▶ Exercise
Every line that contains the word "input" should be copied from the records below.

▶ Given data
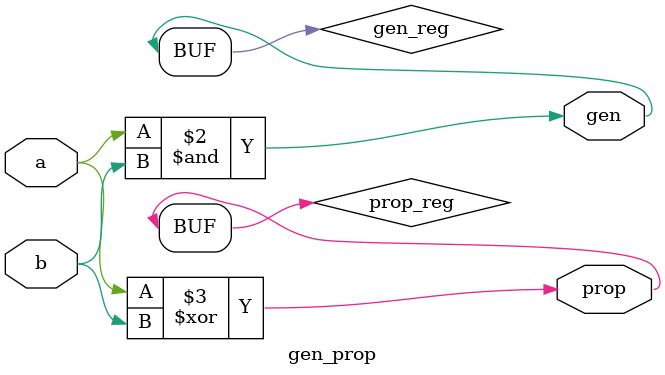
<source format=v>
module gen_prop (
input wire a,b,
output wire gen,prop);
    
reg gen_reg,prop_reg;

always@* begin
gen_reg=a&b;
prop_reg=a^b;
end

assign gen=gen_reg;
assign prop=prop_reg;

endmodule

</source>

---

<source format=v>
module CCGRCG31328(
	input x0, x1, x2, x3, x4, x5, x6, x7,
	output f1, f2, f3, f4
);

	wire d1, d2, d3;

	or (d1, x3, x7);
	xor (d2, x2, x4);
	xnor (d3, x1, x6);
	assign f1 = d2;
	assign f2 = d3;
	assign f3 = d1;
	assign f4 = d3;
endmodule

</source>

▶ Result
input wire a,b,
	input x0, x1, x2, x3, x4, x5, x6, x7,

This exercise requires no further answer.